### 文書抜粋
<<<<

リアルタイムPCRによる汚損性フジツボ幼生の定量的検出

タイトル(英文)

Species-specific detection and quantification of fouling barnacle larvae by real-time PCR

概要 (図表や脚注は「報告書全文」に掲載しております)

フジツボは発電所等の冷却水路系に付着して、取水流量の低下などの問題を引き起こす汚損生物である。汚損性フジツボの付着時期を予測できれば、効率よく対策を講じることが可能である。幼生の出現時期を調べることで付着時期を推定できることから、汚損性フジツボ幼生を事前に検出する技術が求められている。これまでに、問題となるフジツボ(アカフジツボ)幼生1個体の種判別に有効な遺伝子解析技術を開発し、日本沿岸に生息する主なフジツボ幼生の種判定を可能にした。本研究では、この手法をさらに発展させ、リアルタイムPCRにより混合プランクトンサンプルから直接定量的に汚損性フジツボ幼生を検出する技術を開発した。まずこれまでに得られた12S rRNA遺伝子領域の塩基配列データから、代表的汚損種であるアカフジツボに特異的な部位を選択し、特異的プライマーを設計した。その結果、アカフジツボDNAを鋳型にした時にのみPCRで増幅する84 bpのDNA断片が確認された。このプライマーを用いてリアルタイムPCRを実施したところ、DNA抽出サンプル中のアカフジツボ幼生数の対数とCt値(閾値サイクル数)に高い相関が見られ、精度の高い定量が可能であることが明らかになった。さらに、近縁種オオアカフジツボを含む他種フジツボ幼生、野外採集プランクトンが含まれる場合にも、それらに影響されずアカフジツボ幼生のみを定量することが可能であった。また、アカフジツボ幼生の発生段階による定量性の違いは約5倍あったが、この値は実海域での幼生出現ピーク時の個体数増加に比べれば小さい値であり、リアルタイムPCRによる定量法は付着時期の予測に利用できると考えられた。

概要 (英文)

Barnacles are major fouling organisms at several electric power stations in Japan. It is useful to forecast larval settlement period of the fouling barnacle species for effective antifouling measures. In order to forecast it, precise larval detection method must be developed. We previously reported that species of barnacle larvae can be identified by DNA analysis of 12S rRNA gene. Moreover, we developed easy detection method for the major fouling species, Megabalanus rosa, by polymerase chain reaction-restriction fragment length polymorphism (PCR-RFLP) using the restriction enzyme Spe I. However, the method includes the step of isolation of individual larvae in mixed plankton samples, which is a time-consuming process.

>>>>

### データ抜粋
<<<<

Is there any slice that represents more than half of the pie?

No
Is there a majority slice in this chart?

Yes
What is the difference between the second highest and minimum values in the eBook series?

>>>>

### 作業内容
フジツボ幼生の検出を扱った文書抜粋を、「リアルタイムPCRによる汚損性フジツボ幼生の定量的検出」を含む箇所から書き写し、「概要 (図表や脚注は「報告書全文」に掲載しております)」の後で止めてください。 レコードは文書抜粋の内容とは関係がありません。

### 解答
リアルタイムPCRによる汚損性フジツボ幼生の定量的検出

タイトル(英文)

Species-specific detection and quantification of fouling barnacle larvae by real-time PCR

概要 (図表や脚注は「報告書全文」に掲載しております)